Module 13: Citation Culture

In this module we will be discussing another aspect of data, and that is the citing of the data that you use! Citation can become a heavy weight on a project, if it is left to the end.

In our previous module

we talked about active data management, and left you with a number of questions about data storage and preservation.

Another important aspect of preservation is citation. Citation of your dataset is something that you’ll want to make sure is a habit, and that you continually think about and plan for during the initial phases of your project.

For example, imagine having to go through one hundred pages or more because you realized a citation in your bibliography isn’t properly connected to the citation in the report you’ve written and now you have to find it. This could take hours of re-reading your report. Instead, chipping away at it bit by bit, or making sure it is planned for ahead of time will make sure that nothing gets missed. The same is true for data citation! If you cite a part of a dataset or some of the variables, you will need the full citation for it.

While it won’t end your project if you miss a citation, it will cause headaches trying to chase it down, and all of your works must be cited to be considered professional and to make sure you receive full funding. Plagiarism, even accidental, is serious. And if there isn’t a plan in place to avoid it, it is easy for it to happen accidentally.

As well, if you use multiple datasets that have similar variables you could wind up mixing up your citations if you’re not careful! A good best practice is to make sure to cite everything as you go, rather than saving any of it for later. It will also help you make sure you don’t forget what you meant to cite in the first place. One thing that will help with this best practice is automatic citation generators! Many databases have them built-in, including CIOOS, however if there are none available natively, there are also programs like Zotero or webpages like Citation Machine to use. It is recommended that you double check all citations generated by machines as they can occasionally have errors, but they do take some of the load off of you, especially if you have a lot of citations to make.

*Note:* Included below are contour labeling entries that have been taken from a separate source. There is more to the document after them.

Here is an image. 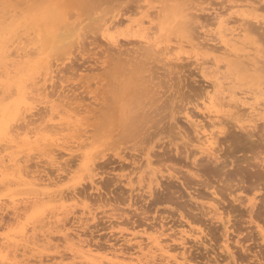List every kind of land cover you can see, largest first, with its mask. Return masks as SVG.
<instances>
[{
    "label": "rangeland",
    "instance_id": "rangeland-1",
    "mask_svg": "<svg viewBox=\"0 0 264 264\" xmlns=\"http://www.w3.org/2000/svg\"><path fill=\"white\" fill-rule=\"evenodd\" d=\"M191 2H193L192 5ZM258 2L256 3V6H259L258 9H260L261 7V10H258V12L256 11V13H258L259 15L258 18L264 21V0H260ZM144 4L146 5L144 6ZM229 4L230 2H228L227 0H156V2L153 0H0V13H3L0 14V22L4 21L5 26L16 25L15 29L18 33V36L17 34H15V37H18L20 42V46L17 45V42H15L13 44L15 46L12 45L9 48L10 52L14 53L15 50L19 47H24L28 52L34 50V53L31 52L29 54L28 59L32 63L36 59L31 67H34L37 70H34L36 71L34 74L29 75L30 78L28 80V83L32 84L33 82H36L37 79H40V81L38 80L39 82H36L37 84L34 83L35 85L29 84V90L32 91V93H30V97L33 98H30L29 102L31 103L30 106H33V108L30 111L27 110V108L26 111L24 108L21 110L22 112L24 110L22 114L25 117L28 116L29 119H27L26 122L25 120L27 117L24 118V121H22L23 119H20L19 117L20 123L19 120H15L18 122H16L17 124H14L17 126L18 124H21V122L22 126L24 124L25 126L28 124V129H25V127H22L21 125L16 128H20L21 126V128L26 131L31 129L32 131H35L33 132V134L37 133V135L35 136L29 131V135L31 138L29 139L30 141H28L27 144V141L22 140V133L20 134V137L15 136L19 129L14 135L16 128H14L13 132L12 128L14 126L11 127V125L14 121H11V132L9 136L14 138L17 137V139L15 138V143L12 142V147L9 146L8 141H4V146L8 144L10 148H7L6 146L7 149H4V146L2 145L3 151L0 152V155L5 157L4 160H7L8 156L16 153L15 159L17 156H19L16 160H20H18V164L21 163L19 164L21 168L27 163V165H25L26 167L24 166L22 169L23 171L26 170L24 171V173L29 171L31 174H37V176L39 174L41 176L48 177L49 179H47L46 182L48 181L50 182V184H47L49 186L46 187V189H48L49 191L53 190L55 191V193H57L58 190H61L62 193H66L67 196L64 198V201L63 199L59 201H48L45 199V203L43 201L39 202L40 205L42 203V206L40 207V205L34 206V203H30L29 200L24 202L25 199L23 198H27V193L25 194L26 191H21L23 190V188L24 190H26L25 186L18 187L16 185H13L11 186L12 189L10 188V190H8L2 184V187L0 185V207L3 209L2 210L0 208V220L2 219L0 221V236L13 234L15 235V233L19 234L22 229L28 228L26 229L27 236L31 235V239L36 238V241L39 240L37 243L40 247L38 246L34 250V254L26 253L23 256L20 255V251L17 252L18 255L16 260H19L20 264H58L59 257L57 258L56 256L58 255L57 251H60L59 254H62L64 252L63 255H68H64L67 258H64L61 264H86L83 259H80L78 257L73 259L72 257H70L71 255L69 253L68 247L71 242L65 241L61 237H59V235H61L58 230L59 226L65 223V221L67 222V220L69 223L67 222L65 225H67L66 227H69V230L67 232L70 231V235L74 234L73 232L82 234L77 238L75 236L72 242L74 241L75 243H77L78 239L81 240L84 238L83 242L85 241L89 244L92 243L90 247L92 248L93 255L97 258L103 256L110 248L118 249L119 247H123L122 250L120 248L118 250H121L122 253H124L125 261H127L128 263H135L137 261L135 258L132 259L133 261L129 260L130 255L131 257H136L135 247L133 248L132 246H129L130 244L125 242L126 238L131 237L132 234L137 235L136 239L142 240L143 243L148 242V239H146L147 237H150L149 240H158L160 242V245L164 244L163 246L166 249L165 246L167 245H169L170 247L175 245L172 244L173 241H171V239H173L174 237L176 238V240L180 241L179 235H181V230H186V233L182 235L188 242L186 243V246H188V248L185 249V255L188 258L186 259L184 264H264V238L262 237L261 233L259 234L257 228V225L264 228V119L260 118L264 117V72L260 70L261 68L256 67L255 69L253 66V63L255 61L254 56H257L261 53V51L264 50V25L258 23L253 24V22H250L248 24L251 25L250 33L248 31L249 29L246 31L248 33L241 32V36L237 40L238 42L234 41L235 43H233L232 45L233 49H235L236 51L235 53H231V55L227 53L222 54L219 52L221 50L215 52H213L211 49L197 50L198 48L196 47V44H199L196 41V38L198 37L199 38L197 40L200 41V44H212V42L209 41L212 36L208 35H212L216 29V25L214 24H212L214 25V27L213 29H211L212 25L210 23V21H212L213 19V10H226ZM188 5L195 7L189 10H185ZM116 9L117 11H115ZM126 10L129 11L126 12ZM123 11L128 14L125 13L124 15H118V17L125 18L126 16H131L132 20L134 19L135 22L143 21L144 19L145 21H147L146 25L144 24L145 21L142 22L143 25L141 24L142 27H144V30L141 33H144L147 39L141 44L137 41V39H133V42L131 41L130 44H127V41L120 37V50H123L124 52L122 51L123 54L118 55L113 54V50L107 49V46L109 47V45L103 38L100 26L103 23L104 19L109 18V16L111 17L112 14L117 12L124 13ZM186 11L194 12L195 16L198 17H194L196 20H191L192 24L190 23L189 25H187L181 23L183 15ZM241 11L242 10H234V8H230L224 11V13H226L224 14V16L235 17ZM34 12L36 13L35 18L33 16L35 15ZM63 12H67L65 16L68 19L67 22L70 23L67 29L72 30V27L79 23L78 29H76V31L72 30L75 32V34L71 30L70 31L72 33L67 29H63L62 31H60L61 34H58V37H56L57 35L53 36L51 31L52 25L54 23H58V30L64 26L61 18L63 17ZM205 13L207 15H203ZM6 15L7 17L9 16L8 18L6 17L7 19H5ZM24 16L26 19L28 16V21L26 19H23ZM98 16H100L101 21L100 19L98 20ZM101 16L103 17V19ZM12 18L15 20L13 21ZM148 19H152L151 24L148 22ZM19 20L21 24L17 23ZM206 22L209 24V26L208 24H206L207 27L205 28L204 26ZM31 23L34 29L31 27ZM152 24H155V26ZM39 25L41 27H39ZM126 25L127 22L124 21L123 26H118L121 30L118 27L117 30L120 32H125ZM190 25L194 27L192 28V26ZM81 26L84 27L81 28ZM151 26H153V29L151 28ZM80 28L82 30V34L79 30ZM247 28L249 27L247 26ZM256 31L260 34H258ZM30 32L31 34H29ZM42 32H44L45 34L43 35ZM67 32H69L68 35ZM27 33L28 38L26 36ZM62 34V37L59 36ZM65 34L67 35V37L69 35L72 36H69L67 38ZM73 34L76 37H74ZM77 34L79 35V38L77 37ZM33 35L35 36L31 37ZM48 35H51L49 39L47 38ZM82 35L83 40L81 38ZM44 36H46V41H43L45 39ZM24 38H26L27 41L24 40ZM29 38H31L32 40H30ZM18 39L16 41H18ZM79 39L81 40L80 42L82 44L78 42ZM254 39L257 42H255ZM53 40L54 42L56 40L57 41L54 43ZM65 43L67 44L64 45ZM47 44L49 45V48ZM194 44L196 45L195 47ZM218 44H216V46ZM46 46L48 49L44 48ZM236 46L237 48H235ZM244 46L247 47L244 48ZM43 48L45 50H43ZM124 49H126V51ZM133 49H135L136 51ZM238 53L242 54L239 55ZM128 54L131 55L129 56ZM191 54L193 56H191ZM196 54L198 55V57H200L199 62L213 58L212 62H207L208 64L204 63L202 65L203 67L205 66V68L207 67L206 69H208L205 70L206 72L208 71L207 73L205 72V74H207H204L205 76L202 74L200 66L198 68V66L195 64ZM243 54H245V56ZM251 54L253 56H251ZM180 55L181 57L184 56L183 59H179ZM43 57H46V59L49 60V64L52 63L53 65L51 67L52 71L48 74H45L43 70L44 65L37 63ZM216 57H220V59ZM238 57L240 59H238ZM244 60L245 62H247H242ZM213 61L215 62V64ZM55 64H57V66ZM58 66L63 69L58 68ZM54 67H57L58 69H54ZM60 69L61 71H58ZM40 70H42L44 73L41 72L43 74H39ZM32 72L30 71V73ZM58 75L62 77L60 78ZM47 78L49 79L46 81L45 79ZM212 79L215 82L213 88V84L211 83ZM52 81L56 83L54 84ZM224 82H226L227 84ZM51 84L53 85V87H55L53 88ZM56 85H59V88L56 87ZM72 86L74 88H78L73 89ZM209 86L212 88V90ZM42 87H47V89H45V92H50V95H52H49L50 98L48 97V99L53 101V110H50V108L48 107L49 109H47L46 111V108L43 106L44 103H41L40 96L37 95V93L40 92V88L43 89ZM204 88L207 92L211 90V93L209 92L208 94L213 97L215 96V98H219L225 95V98L222 101L225 102V104L226 102H229V100L231 99L230 97L233 96L232 94H234V92H238L237 96H239L241 92H245L248 97L247 102H258L262 108V110L260 111V115L257 116L258 119H256L254 123L247 121V116L245 115L247 113L245 112H248V110L245 107H243L242 109L241 107L236 108L237 110L241 109L240 111L244 110L245 114H243V112H238L239 114H241L240 118H243L240 122L245 126H243V128L239 126V123H236L235 119L233 121L232 119L228 118V116L230 115L225 116L228 110H230L231 112L235 111L233 110L234 107L232 108L228 105H220L218 109L223 110V113L225 114H222V112H220L218 119L221 118L219 121L222 120L221 122L223 124L221 123V125H219V123H215L216 125L208 126L213 132H215V134H217L216 136L218 141H216L217 143L215 144L218 146H212V149L209 151V156L199 151V142H197L195 138L193 139L195 135L193 132V128L184 120V111L188 110L186 108H189L190 106L191 107L189 109L191 111H194L192 112L193 115H195L194 117H199V119L203 117L201 114L199 115L200 112L194 106L196 103L197 105L198 103L200 104L198 105L199 107L201 106V101L204 97V94L202 93ZM36 89H39V92ZM52 90L55 91V94ZM59 90L61 95L65 94L64 96L67 97H64L67 100V102L65 101L66 103H64L65 99H63V96H61L60 98L58 97V99L62 100H60L61 103L59 100H56L57 96L60 95H58ZM62 90L64 92H62ZM51 92L54 95L51 94ZM75 95H77V98L75 97ZM72 96H74L75 98ZM85 97L88 98L86 99ZM68 100L71 104L70 106L68 105L69 109L76 105V110L80 109L81 113L78 112V114L76 115L74 111H69L68 108L66 109V107L64 106L65 104H68ZM218 100L220 101V99H217V101ZM57 102L60 104H58ZM62 103H64L63 106ZM39 108L40 110L42 109V112L46 111L48 114L46 112V114H42V112L41 114H38L40 113V111L38 110ZM59 108L62 109L60 110ZM74 108L75 107H73L72 109ZM82 108L84 111H82ZM191 108H193L194 110ZM89 109L92 110L89 111ZM37 111L39 112L37 113ZM92 111L95 112L94 115L96 114V118L94 117V115L92 117L94 121L91 118L89 119V117H91ZM30 113H34V116H32V118H34L35 120L34 122L32 121V118L30 120ZM35 113L37 115H35ZM50 115H52L54 118H52V116ZM69 115H73V122H71V116ZM84 115L88 116V120H85L86 117ZM41 116L44 119H41ZM79 118L81 119L79 120ZM28 120L32 121L35 125ZM45 121H48L46 123L47 125L53 124V126L54 124L59 123L60 125L57 124L54 126V128L56 127V129H54L55 131H57L58 127L63 126L61 122L65 123L70 121V124H72V126L69 125V130L65 123V128L64 126L62 127L64 128V130L61 128L60 130H58L60 133L59 134L57 133L58 131H53V128H51L50 125V127H48L52 130L49 131L47 127H45V129L47 128V130H45L43 128V126L46 125ZM81 121H83V124ZM203 121L206 123V125L208 124L207 120L203 119ZM234 122L236 125L234 124ZM256 123L258 124L256 125ZM185 124L187 125V128H185ZM258 125H261V127H257ZM33 126H36V130H34ZM66 127L68 130H66ZM73 127H75L77 130H79L80 127L83 131L86 129V132L80 130L82 132V135L80 136V131L78 133V131L75 130V137L77 136V133L78 136L74 138L72 136H69L70 134L72 135L73 133H75L72 131L74 130ZM179 127H181V129H185L184 131L188 133L189 139L185 137L183 133H181L182 131L180 132ZM188 127L189 130L187 131ZM21 128L19 133L21 132V130L24 131ZM190 128L192 130L191 132ZM221 129L222 132L224 131V134L222 132H219ZM244 129L247 130L244 131ZM214 130H217V132ZM47 131H49V133H47ZM53 132L56 134H54ZM39 133L43 136H48L51 140V145L48 146V143H50L49 140V142H46V140L49 138L40 137ZM64 135L68 136L65 137ZM60 136H62L64 140L63 138H60ZM79 136L80 138H78ZM34 137L38 138V140L36 138V140H34ZM18 139L19 141H17ZM65 139L68 142H66ZM38 141L42 142L40 143L41 145H39ZM43 141L47 144L46 146L49 148V150L51 148L53 150L57 149L59 151L56 150V152L55 150H50V152H47L46 156V148L43 149L46 146H44L45 144ZM52 141L54 142L52 143ZM1 143L4 144L3 141L0 142V144ZM56 143L62 144L64 146L57 145ZM66 143L70 146H67ZM42 144L44 145L42 146ZM11 148H14L16 152H12ZM3 153H5V155H3ZM9 153L12 154L10 155ZM43 153H45V156L43 155ZM146 153L149 154L150 160L152 162L149 165L146 164ZM22 154H24V156ZM51 154L53 158L57 156L59 160L57 158L55 160H57L58 162L52 161V159L50 158ZM25 158L29 159L26 160ZM21 159H24V161L21 162ZM39 159L42 160V162H44L45 160V162L49 165H46L45 162L42 163ZM134 159L135 162L138 160L136 164H132ZM97 161L99 162L97 163ZM32 162L34 165L32 164ZM34 162H37V164ZM69 165L72 167H68ZM137 165L140 168H137ZM59 166L63 167V169L61 167L59 168ZM44 168L51 170L48 171ZM51 171V176H49V172ZM212 172H214L215 174H213ZM144 177H146V179ZM150 178H155L158 181L156 185H159L156 186L155 182L152 183L153 188L158 187L157 189L155 188L153 192V195L155 194L154 196H147L148 194L145 192V185L150 182ZM91 179L97 182L96 185L98 186L99 191L95 192V190L91 188ZM99 180L102 182H99ZM85 185H87V187ZM101 185L103 186L101 187ZM78 186L79 189L77 190ZM130 186L135 188V191H133V193L131 192L132 195H130L131 193L129 192ZM13 187L15 189H13ZM17 187L19 188V191H17ZM12 191L14 193H12ZM29 191L27 192L29 193ZM8 192L10 193L8 194ZM20 192L22 194H19ZM72 193L74 197L72 196ZM13 194H16V196H13ZM100 194L103 196V198ZM93 196H95V198ZM11 197L18 199L17 207L19 205L21 206H19L18 208V217L12 214V210L9 207ZM88 197L90 198L89 200ZM100 198H102V200ZM98 199L100 200V202L97 201ZM98 203L100 204L98 205ZM30 206H34L35 208H32ZM112 206L115 207V210ZM88 209L92 211L93 214H95L96 212H100L101 214H95V216L97 215L99 218L97 216L92 217L90 214H88ZM54 212L61 213H59L58 216H53L52 213ZM113 213H115L116 215L114 216ZM119 213H121V215ZM258 216L260 217L259 219H257ZM188 217L190 218L188 219ZM33 218H35L36 220ZM56 218H59L61 221L56 222ZM76 218L79 219L77 222ZM114 220L117 221L115 222ZM195 220L197 222H195ZM120 221L121 223H119ZM182 222L186 225H183ZM187 222L190 225H187ZM230 222H232L231 225ZM161 223L163 224V227L160 226ZM130 226L132 229L130 228ZM152 226H154L155 228ZM210 227H213L212 230L209 229ZM199 230L201 231L200 233L196 232ZM45 233L48 235L46 236ZM34 234L36 235L34 236ZM40 234H42V236ZM169 236H171L172 238ZM195 237L198 239H196ZM40 238L42 240L44 238V240L42 241ZM226 238V242L229 244L231 243L230 247L232 245V256L222 250V244L225 242ZM59 243H61L60 245L62 247L59 246ZM124 243L126 245H124ZM93 245H95L96 247ZM233 245H235V248L233 247ZM149 246H151L150 243ZM152 246L154 245L152 244ZM2 247L0 248L1 254L5 255L6 251H3ZM93 247H95L96 249ZM10 249H12V247L8 248V250ZM179 250L181 251L182 249L180 247L176 248V250L171 249L170 253L176 254L179 252ZM236 250L238 252H236ZM150 251L155 255V261H151L150 263L146 264H157V262L158 264H162L163 260H159V258L162 257L160 256V253L162 251L155 250L154 247H152ZM144 252L147 253V257L141 255L140 253L138 256H142L143 260L151 259L150 256L152 254L150 252L148 253L147 247L144 248ZM187 254L190 255L187 256ZM37 255H41L42 257L45 256L44 258H42V262L37 261ZM53 255H55V258ZM25 256L27 257V259ZM119 257H121V255ZM46 258L49 259L47 260ZM9 259L6 260L5 258H0V260H3L0 261V264H7V262L10 264V261H13L11 255L9 256Z\"/></svg>",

Getting into a culture of citation is important! Put simply this means practicing and training yourself so that citing things becomes second nature to you. I’m sure you’ve had the importance of citing photos, graphs, research papers and videos drilled into your head by now, but what about the importance of citing the raw data in a project?

Now, I’m sure many of you are wondering why a culture of citation is so important, well that is because summarizing data into a picture or graph and not also providing the data can cause misplaced verifiability and contribute to ocean misinformation if one is not careful.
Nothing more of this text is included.